Kami tertawa bersama, entah mengapa jika aku berkumpul dengan mereka kesedihanku bisa hilang begitu saja. Tiba giliran Bunga dan Ita donor darah.
“Wah udah giliran kita nih, ayo masuk!”, ajak Bunga.
“Iya udah kami masuk dulu ya, nanti kita kumpul di tenda pengungsian ya bantu Hima”, ujar Ita.
“Siiph,”, jawabku dan Nuha serentak.
Aku dan Nuha pergi ketempat penyumbangan setelah itu kami pergi ke tenda pengungsian untuk membantu Hima.
            “Hima...” , panggil Nuha.
            “Oya kemarilah..” jawab Hima.
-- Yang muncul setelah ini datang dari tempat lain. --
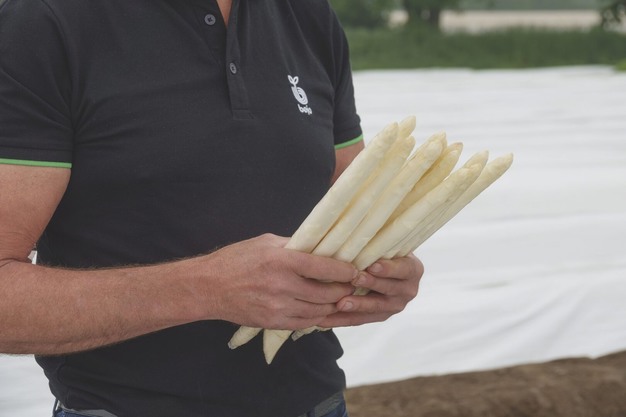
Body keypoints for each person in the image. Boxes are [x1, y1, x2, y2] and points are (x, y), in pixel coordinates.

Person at [0, 0, 424, 416]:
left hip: (318, 404)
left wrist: (379, 274)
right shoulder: (43, 19)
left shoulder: (308, 14)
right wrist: (207, 288)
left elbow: (354, 208)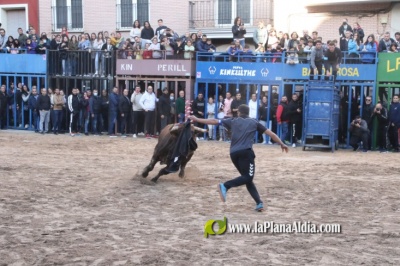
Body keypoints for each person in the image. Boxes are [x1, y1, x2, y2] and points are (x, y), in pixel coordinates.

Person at [189, 105, 288, 212]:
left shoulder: (233, 120)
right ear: (248, 113)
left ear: (239, 112)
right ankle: (225, 186)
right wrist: (281, 143)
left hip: (234, 153)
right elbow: (271, 134)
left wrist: (197, 119)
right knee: (248, 177)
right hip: (246, 153)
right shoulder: (254, 122)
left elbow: (213, 121)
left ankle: (259, 203)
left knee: (246, 178)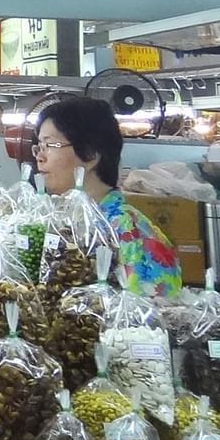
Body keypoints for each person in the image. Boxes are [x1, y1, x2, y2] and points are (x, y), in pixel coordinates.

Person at [34, 96, 183, 296]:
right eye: (39, 146)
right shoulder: (60, 223)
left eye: (50, 145)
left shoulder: (130, 233)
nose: (40, 157)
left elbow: (146, 318)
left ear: (90, 154)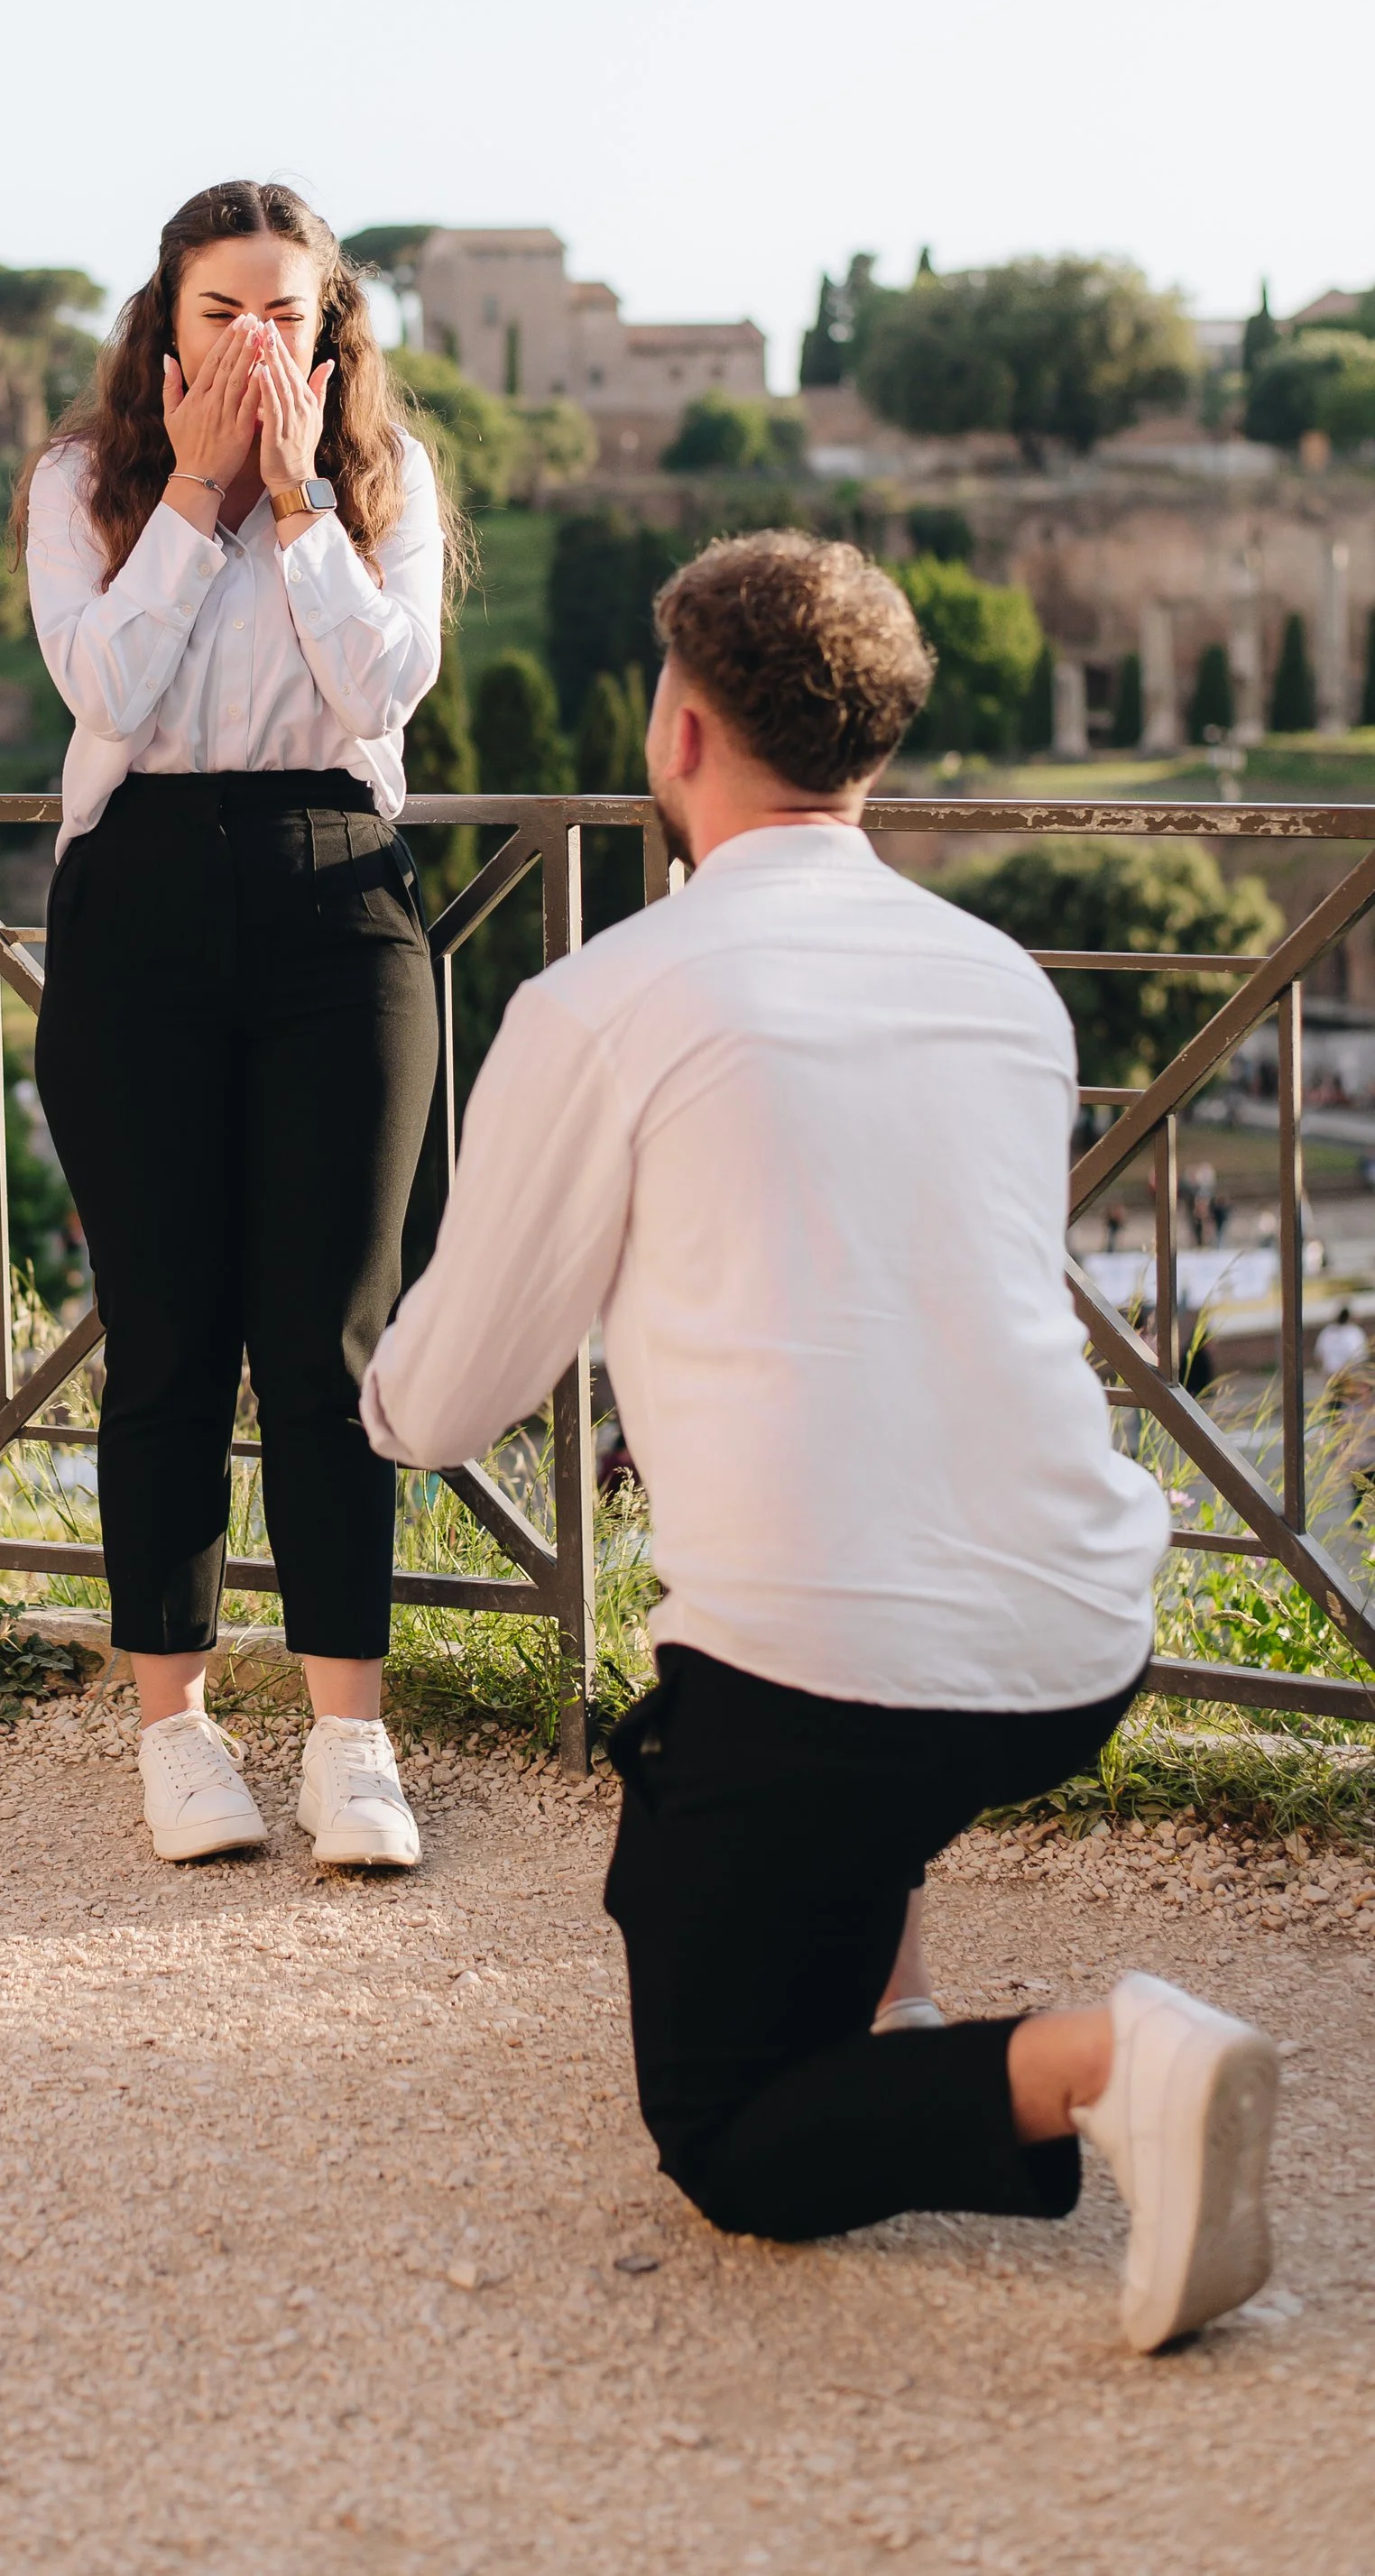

            “Gimana keadaanmu Wi, aku turut berduka ya?”, tanya Hima sambil memelukku.
            “Alhamdulillah aku baik-baik saja dan itu memang sudah takdir Allah, wah ternyata di sini banyak sekali anak kecil ya?”, jawabku sambil melihat anak-anak di sekelilingku.
            “Iya, orang tua mereka juga sudah tiada aku kasihan pada mereka karena mereka masih kecil-kecil maka dari itu aku ke sini untuk menghibur mereka.Kau jangan bersedih karena lihat mereka, mereka saja bisa tertawa bahagia meskipun orang tua mereka sudah tiada”, kata Hima
“Iya Wi, sekarangkan juga ada kami yang menemanimu.”, tiba-tiba Bunga dan Ita muncul.
            “Iya kalian benar, Alhamdulillah Allah masih menyayangiku, buktinya teman-temanku selalu ada untukku”, jawabku dengan senyum bahagia. 
Aku melihat mereka satu persatu, mereka membuatku lebih bersyukur pada Allah atas segala nikmatNya, pelajaran yang kudapatkan, aku harus lebih peduli terhadap sesama tanpa memilih mana yang lebih cocok denganku. Terima kasih ya Allah telah membuatku tersenyum kembali.